When Foo Fighters began, though, a lot of the rock and roll heroes had seemed to fall by the wayside a little bit. Everyone was way too burned out by the time Kurt Cobain passed away, and while the rest of the world needed to move on, no one really found the right person to take his place. Everyone was still wondering where the hell they were supposed to be going next, and it turned out that there were a lot more people that weren’t exactly over the 1980s when hair metal officially died.

Sure, there weren’t many people that were going to be walking around in leather pants and pretending that they were the next incarnation of Van Halen, but bands like Korn were ushering in a new genre of music. Rage Against the Machine had already pioneered rap-rock as we know it today, but when the biggest bands in the world suddenly became acts like Limp Bizkit, Grohl wasn’t exactly willing to go along with the program.

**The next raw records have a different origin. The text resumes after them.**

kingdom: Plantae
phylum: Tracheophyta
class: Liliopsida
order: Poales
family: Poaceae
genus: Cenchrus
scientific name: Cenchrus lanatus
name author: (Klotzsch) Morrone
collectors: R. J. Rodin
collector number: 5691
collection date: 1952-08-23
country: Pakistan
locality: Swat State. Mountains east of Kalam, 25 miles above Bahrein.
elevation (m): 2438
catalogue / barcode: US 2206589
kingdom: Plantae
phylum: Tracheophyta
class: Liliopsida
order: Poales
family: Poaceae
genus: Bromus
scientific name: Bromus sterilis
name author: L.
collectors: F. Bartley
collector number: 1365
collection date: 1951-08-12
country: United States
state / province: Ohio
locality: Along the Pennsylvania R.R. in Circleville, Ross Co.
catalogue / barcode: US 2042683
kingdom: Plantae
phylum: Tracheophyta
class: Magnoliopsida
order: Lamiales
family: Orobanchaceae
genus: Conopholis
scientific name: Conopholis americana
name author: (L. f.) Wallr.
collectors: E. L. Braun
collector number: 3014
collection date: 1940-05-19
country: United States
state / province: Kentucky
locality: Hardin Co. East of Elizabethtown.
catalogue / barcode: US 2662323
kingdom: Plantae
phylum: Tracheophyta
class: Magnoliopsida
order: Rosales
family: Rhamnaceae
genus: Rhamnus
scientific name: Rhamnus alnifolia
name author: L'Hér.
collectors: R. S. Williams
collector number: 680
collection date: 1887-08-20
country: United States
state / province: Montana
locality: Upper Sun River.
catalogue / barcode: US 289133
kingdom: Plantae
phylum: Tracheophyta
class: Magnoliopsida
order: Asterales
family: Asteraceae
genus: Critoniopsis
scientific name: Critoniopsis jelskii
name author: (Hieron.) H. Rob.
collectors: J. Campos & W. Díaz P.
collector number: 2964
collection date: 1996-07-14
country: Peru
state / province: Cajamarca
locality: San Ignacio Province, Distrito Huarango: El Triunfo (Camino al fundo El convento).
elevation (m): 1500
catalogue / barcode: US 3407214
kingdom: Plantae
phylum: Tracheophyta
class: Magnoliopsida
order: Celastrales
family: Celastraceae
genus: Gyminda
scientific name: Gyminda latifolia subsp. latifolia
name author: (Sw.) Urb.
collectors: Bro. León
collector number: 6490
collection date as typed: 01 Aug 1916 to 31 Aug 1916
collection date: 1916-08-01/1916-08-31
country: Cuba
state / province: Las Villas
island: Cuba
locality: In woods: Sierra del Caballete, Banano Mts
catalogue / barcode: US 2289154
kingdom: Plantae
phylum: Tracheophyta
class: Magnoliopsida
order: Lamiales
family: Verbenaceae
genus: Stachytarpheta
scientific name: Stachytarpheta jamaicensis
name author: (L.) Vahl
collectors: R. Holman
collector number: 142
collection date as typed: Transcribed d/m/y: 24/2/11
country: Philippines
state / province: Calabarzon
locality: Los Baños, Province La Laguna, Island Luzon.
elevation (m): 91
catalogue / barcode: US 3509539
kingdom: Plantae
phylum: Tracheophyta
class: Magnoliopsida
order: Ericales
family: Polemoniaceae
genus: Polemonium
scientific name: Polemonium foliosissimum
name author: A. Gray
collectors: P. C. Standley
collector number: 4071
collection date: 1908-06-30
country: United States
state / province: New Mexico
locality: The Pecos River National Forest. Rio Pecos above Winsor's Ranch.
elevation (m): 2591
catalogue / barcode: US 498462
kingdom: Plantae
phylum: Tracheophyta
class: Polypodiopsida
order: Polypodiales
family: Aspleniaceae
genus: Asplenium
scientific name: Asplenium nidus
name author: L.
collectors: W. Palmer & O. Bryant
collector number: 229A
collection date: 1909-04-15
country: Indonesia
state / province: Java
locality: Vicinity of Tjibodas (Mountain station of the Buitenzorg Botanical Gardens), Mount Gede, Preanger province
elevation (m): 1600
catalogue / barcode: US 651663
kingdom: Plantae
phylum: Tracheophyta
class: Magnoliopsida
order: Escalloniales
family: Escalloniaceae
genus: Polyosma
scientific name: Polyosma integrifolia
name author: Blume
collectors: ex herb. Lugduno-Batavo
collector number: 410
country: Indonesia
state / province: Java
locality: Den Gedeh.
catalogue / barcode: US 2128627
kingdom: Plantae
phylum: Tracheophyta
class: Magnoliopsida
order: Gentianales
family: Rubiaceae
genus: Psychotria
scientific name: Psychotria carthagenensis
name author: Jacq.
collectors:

Which probably explains why There is Nothing Left to Lose came out as breezy as it did. Grohl didn’t want to go along with what the nu-metal trends were doing, and whereas everyone was attempting to throw a rap verse into one of their songs and spend the lion’s share of their singles complaining about the problems they had with their parents, Grohl was willing to smile his way through everything and make genuine pop songs like ‘Learn to Fly’ and ‘Next Year’.

It wasn’t the most marketable decision in the age of the backwards hat crowd, but Grohl would have rather done anything else than try to make nu-metal songs, saying, “At the time the nu-metal thing had become huge with Korn and Limp Bizkit so the dynamic of popular rock music had become so caveman! I thought, let’s write some songs. I’m sick of screaming and I’m sick of my distortion pedal! So that album is a really clean record and it’s totally based on melody.”

In all fairness, there were many nu-metal bands that did have some great tunes behind them, but there’s a stark difference in listening to what a band like Staind was doing compared to Linkin Park. Both of them were talking about their pain, but whereas Aaron Lewis was content to wallow in his sadness for most of his songs before becoming a rage-fuelled country star, Chester Bennington and Mike Shinoda were trying to make songs as a means to move on from the problems that they had growing up.

While Grohl had grown out of that phase of his songwriting, the fact that he could still hold his own even when going in the opposite direction is what endeared him to every stripe of hard rock fan. He could have shown up at one of the gnarliest heavy metal festivals ever created, and even if he played nothing but tunes like ‘Learn to Fly’ and ‘Monkey Wrench’, he would still get the hero’s welcome that is reserved for only the finest singers.